Segment Start: READING TEXT

4 Ways of Parametrization of a Hyperbola

A hyperbola is a conic section defined as the locus of all points in the plane such that the difference of the distances from two fixed points is a constant. In a rectangular coordinates, a hyperbola centered at origin and with semimajor axis a on the x-axis and semiminor axis b on the y-axis is expressed as

\dfrac{x^2}{a^2}-\dfrac{y^2}{b^2} = 1

(1)

This equation is also called standard form equation or general equation for a hyperbola. In some instances, it's more convenient to use parametric equations to represent a hyperbola. In the standard form equation, y is not the function of x for a hyperbola since there are two outputs y for each input x. So to parametrization of a hyperbola is to transform its coordinates x and y to a pair of functions in terms of independent parameter.

Usually there could be more than one way to parameterize a curve. In this article, we are going to discuss 4 ways of parametrization of a hyperbola using trigonometric identities, polynomial identity, geometrical way and hyperbolic functions.

Parametrization of Hyperbola by Trigonometric Identity

The idea of trigonometric method is inspired by the way of parametrization of a circle. The general equation of a unit circle in a rectangular coordinates is

x^2+y^2 = 1

(2)

which is identical to the Pythagorean Identity

\sin^2 \alpha+\cos^2 \alpha =1

(3)

Comparing (2) and (3) yields the parametric equations for the unit circle.

x = \cos\alpha

y = \sin \alpha

Now for a hyperbola, is it possible to find a trigonometric identity which is difference of squares and equal to 1? Yes, the following identity will fit to our purpose.

\sec^2 \alpha -\tan^2\alpha = 1

(4)

Let

x = a\sec t \\y = b\tan t

(5)

Substituting x, y into the general form equation (1) shows the LHS is equal to 1. And the parametric equations for a hyperbola could be a pair of trigonometric functions.

Using Polynomial Identity

Similar to using trigonometrical identity, the idea of polynomial method is to find a polynomial identity that has two terms in terms of one independent variable and the difference of them is equal to 1.

Let's consider the following identity.

\Big( t+\dfrac{1}{t} \Big) ^2-\Big( t-\dfrac{1}{t} \Big) ^2 = 4

Dividing both sides by 4 gives similar identity like (4)

\Big[ \dfrac{1}{2} \Big( t+\dfrac{1}{t} \Big)\Big] ^2-\Big[\dfrac{1}{2} \Big( t-\dfrac{1}{t} \Big)\Big] ^2 = 1

(6)

Segment End: READING TEXT
Segment Start: RAW DATA

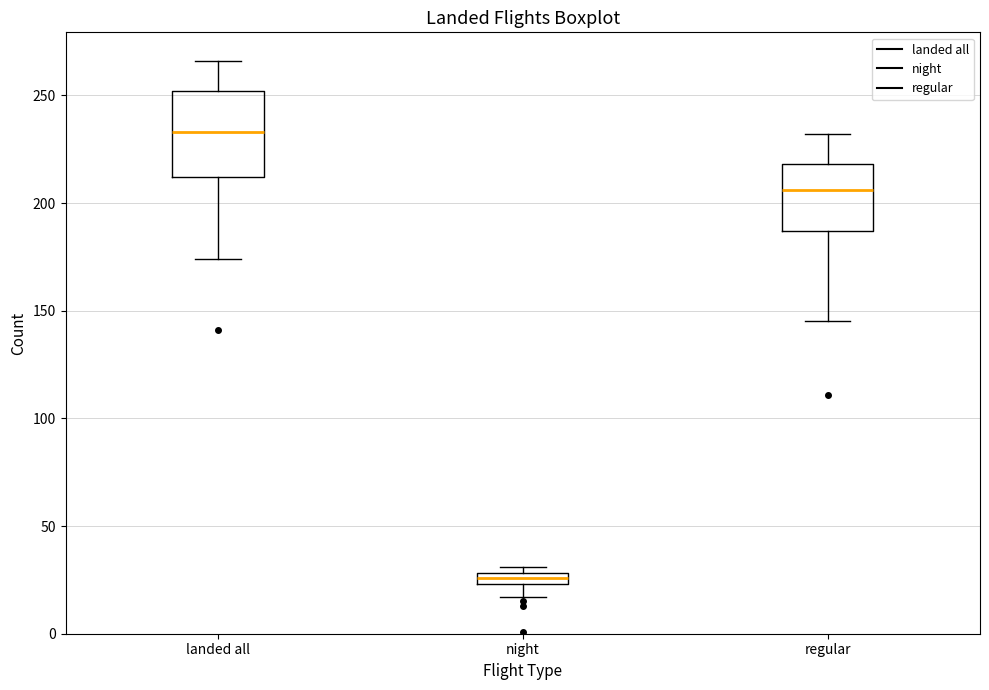

Where does the upper whisker of the box for landed all end on the y-axis? The values are not printed on the chart, so give them approximately, as read against the axis.

265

Segment End: RAW DATA

EXERCISE: Return the passage from the hyperbola parametrization article word for word, beginning with the words "Substituting x, y" and stopping after "of trigonometric functions.".

COMPLETED TASK:
Substituting x, y into the general form equation (1) shows the LHS is equal to 1. And the parametric equations for a hyperbola could be a pair of trigonometric functions.